• Tesla reduces delivery times in China
• Tens of thousands of deliveries projected for September
• Reference to falling demand raises hopes of price cuts
Tesla fans in China can rejoice. Within just one month, the carmaker, under the leadership of Jack of all trades Elon Musk have now been able to reduce the forecast delivery times for various Tesla models three times. As the relevant industry portal InsideEVs found with regard to Tesla’s Chinese website, there were shorter waiting times for delivery for the Tesla Model 3 and Tesla Model Y models with different equipment. While the Model 3 was previously given a delivery time range of six to ten weeks, buyers now only have to wait one to eight weeks or ten for the performance model. For the Model Y, the drop was sometimes even more significant in terms of delivery times: while the Model Y Long Range previously took ten to 14 weeks to arrive, it can now be delivered after just one to ten weeks. The Tesla Model Y Performance can now be delivered after one to ten weeks, previously the range was six to ten weeks. However, the reduction in delivery times seems even more impressive, considering that the range in 2022 was sometimes even given as 12 to 16 and 16 to 20 weeks.
Gigafactory Shanghai upgraded
But what is behind these delivery time reductions? According to InsideEVS, one reason may be that the Chinese gigafactory in Shanghai has just received a major upgrade, with the Model 3 and Y product lines in particular being improved. This had already led to a large increase in production in August. In addition, the Chinese EV market is one of the most important for Tesla. Because of the low transport costs of the locally manufactured vehicles, the car manufacturer in the People’s Republic can look forward to a higher margin.

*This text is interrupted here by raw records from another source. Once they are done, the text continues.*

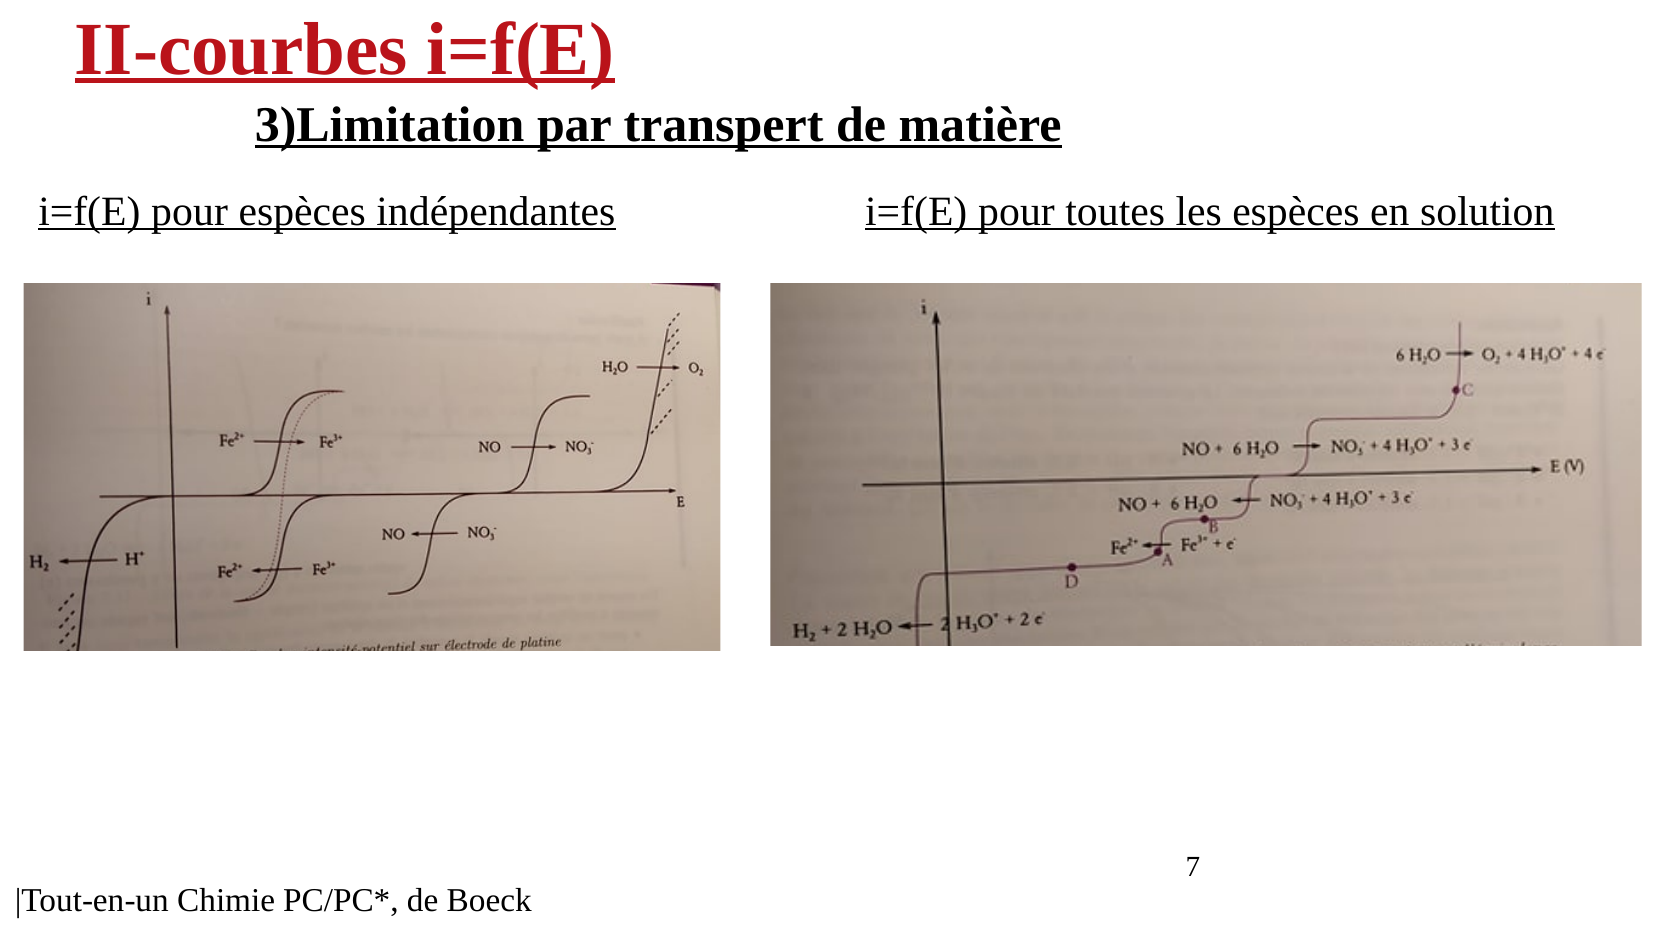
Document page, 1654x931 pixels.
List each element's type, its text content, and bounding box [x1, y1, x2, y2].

text_box i=f(E) pour espèces indépendantes [23, 180, 850, 335]
text_box i=f(E) pour toutes les espèces en solution [850, 180, 1654, 335]
text_box |Tout-en-un Chimie PC/PC*, de Boeck [0, 874, 556, 926]
text_box [1185, 847, 1571, 912]
picture [770, 283, 1642, 646]
picture [23, 283, 721, 651]
text_box II-courbes i=f(E) [60, 0, 1571, 180]
text_box 3)Limitation par transpert de matière [240, 90, 1430, 180]
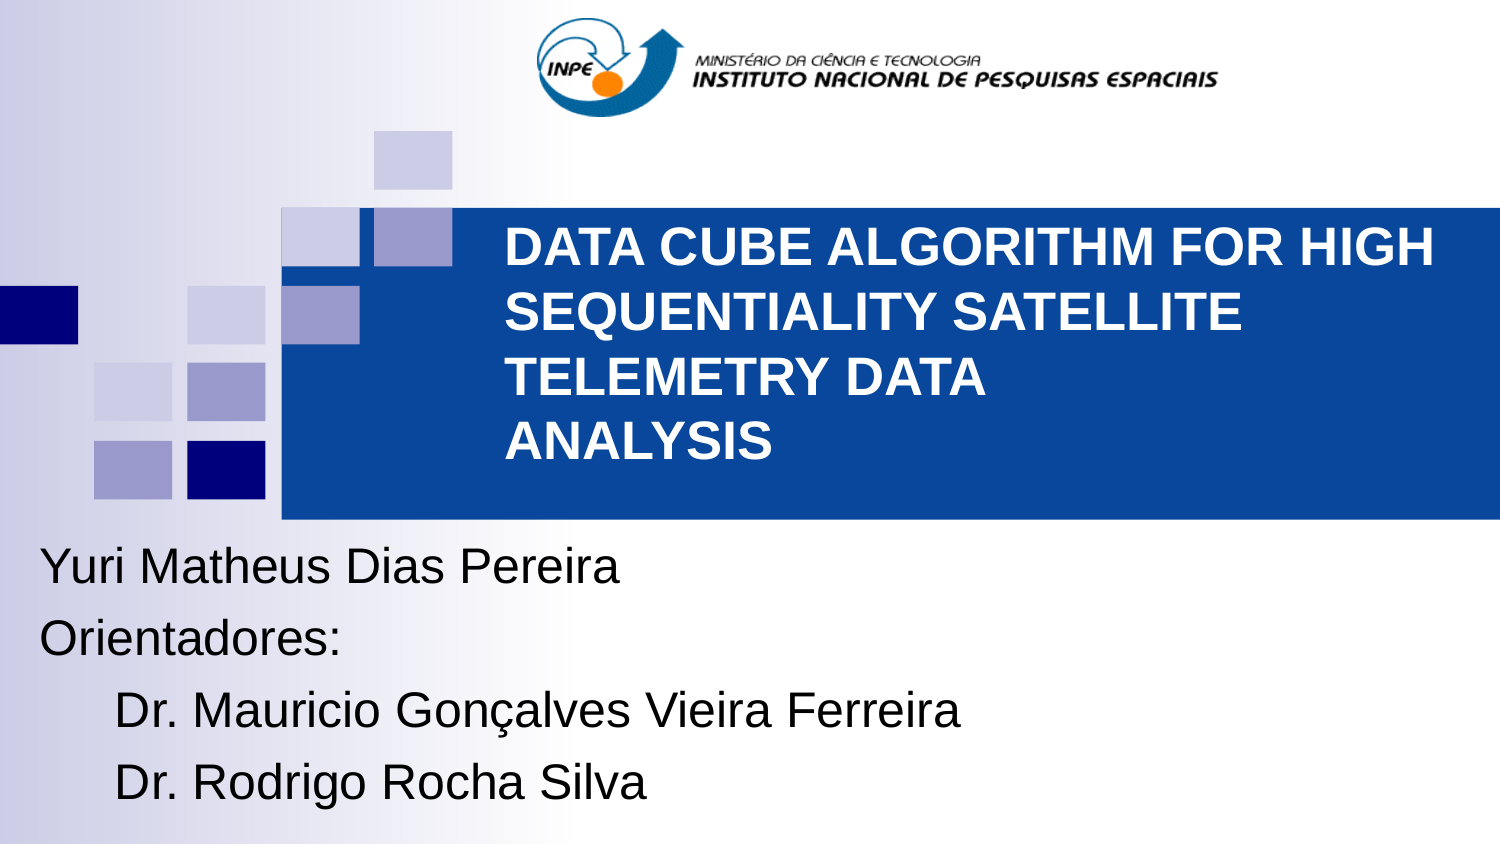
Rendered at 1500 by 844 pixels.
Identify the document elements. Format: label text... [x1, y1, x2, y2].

Apparently 80,000 to 90,000 deliveries are estimated in September
According to the news portal jiuyangongshe.com, the US vehicle manufacturer is targeting deliveries of 80,000 to 90,000 electric vehicles from Shanghai for September. So far, June has been the best month for the gigafactory with 78,906 vehicles delivered, with the majority remaining in China. As Teslarati suspects with reference to media reports, the shorter delivery times could also be an attempt to thwart private dealers of Teslas. In the past, it was a business model for many to book vehicles early and sell them on at a later date for a large profit. This was attractive to buyers because it gave them access to the desired vehicles more quickly. Now with faster deliveries, however, it’s less worth looking outside of official Tesla retail locations.
Is demand falling?
However, the reduced delivery times don’t have to be all good news for the US automaker. According to InsideEVs, it would also be worth taking a look at the demand side. It is also possible that local demand will weaken or that exports to Europe will decline, which would also make sense given the new gigafactory in Berlin. If demand actually falls, price cuts are not unrealistic, according to the news portal. This assumption is supported by the fact that Tesla boss Elon Musk has already shown himself annoyed by the numerous price increases that have been carried out recently: “We have raised our prices quite often. They are now at a level that Honestly, it’s embarrassing. But we’ve also had a lot of problems with supply chains and manufacturing and inflation is abnormally high,” Musk said as part of the earnings call for the second quarter of 2022.
Piper Sandler estimates that Tesla should extend the lead
As Piper Sandler analyst Alexander Potter explains in a customer story obtained by StreetInsider, Tesla’s competitors should brace themselves in the face of faster delivery times: “As production ramps up and wait times decrease, we believe Tesla continues to uniquely will be able to quickly meet consumer demand for electric vehicles at affordable prices.While other brands are struggling to ramp up production, Tesla will (presumably) start lowering prices, thereby gaining market share at the expense of everyone else increase.” However, investors should not get used to the currently high margins, as these would decrease again as a result of price reductions. Nevertheless, the expert summarizes: “If Tesla’s upstream supply bottlenecks really resolve, we think these are scary prospects for other brands.”